Question

Why is the “standard additions” a better method compared to the external calibration method?

Answer 1

The method is usually presented as the separate addition of several different equally-spaced amounts of analyte to separate aliquots of test solution. Measurement is followed by extrapolation of the calibration line to zero response.The use of several spiking concentrations is justified in the standard paradigm by the idea that it helps to check that the calibration is truly linear. However, this rationale is not compelling in a routine, quality-assured laboratory, because:

• you should not attempt standard additions unless you are quite convinced at the validation stage that the analytical calibration is truly linear over the whole relevant concentration range (nonlinear extrapolation being an unwise enterprise);

• tests for non-linearity require a large number of measurements to have a useful degree of statistical power. That would require far more work for the analyst than is reasonable for obtaining a single measurement result.

Standard addition method:

1.Most convenient when a small number of samples are to be analyzed.

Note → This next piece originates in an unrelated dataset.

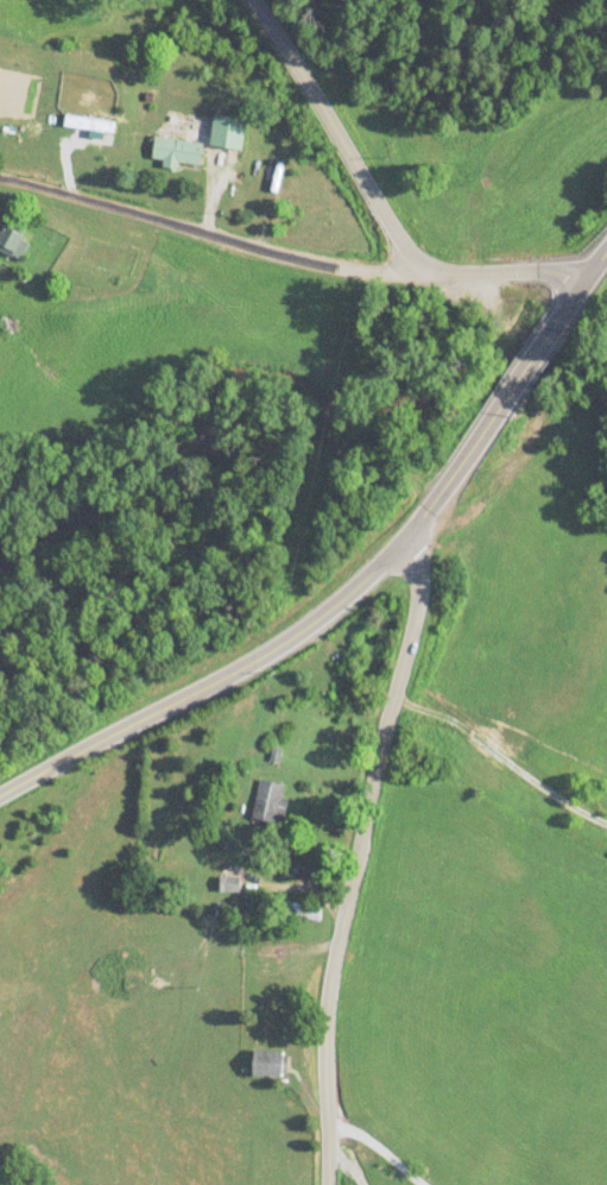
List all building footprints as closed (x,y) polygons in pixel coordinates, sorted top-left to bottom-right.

2.Useful when the analyte is present in a complicated matrix and no ideal blank is available.

-Add one or more increments of a standard solution to sample aliquots of the same size. Each mixture is then diluted to the same volume.

-Prepare a plot of Analytical Signal versus:

a)volume of standard solution added, or

b)concentration of analyte added.

The method of standard additions is usually followed to eliminate matrix effects. Experimentally, equal volumes of the sample solution are taken, all but one are separately ‘spiked’ with known and different amounts of the analyte, and all are then diluted to the same volume. The instrument signals are then determined for all these solutions and the results plotted. As usual, the signal is plotted on the y-axis; in this case the x-axis is graduated in terms of the amounts of analyte added (either as an absolute weight or as a concentration). The (unweighted) regression line is calculated in the normal way, but space is provided for it to be extrapolated to the point on the x-axis at which y = 0. This negative intercept on the x-axis corresponds to the amount of the analyte in the test sample. This value is given by a/b, the ratio of the intercept and the slope of the regression line.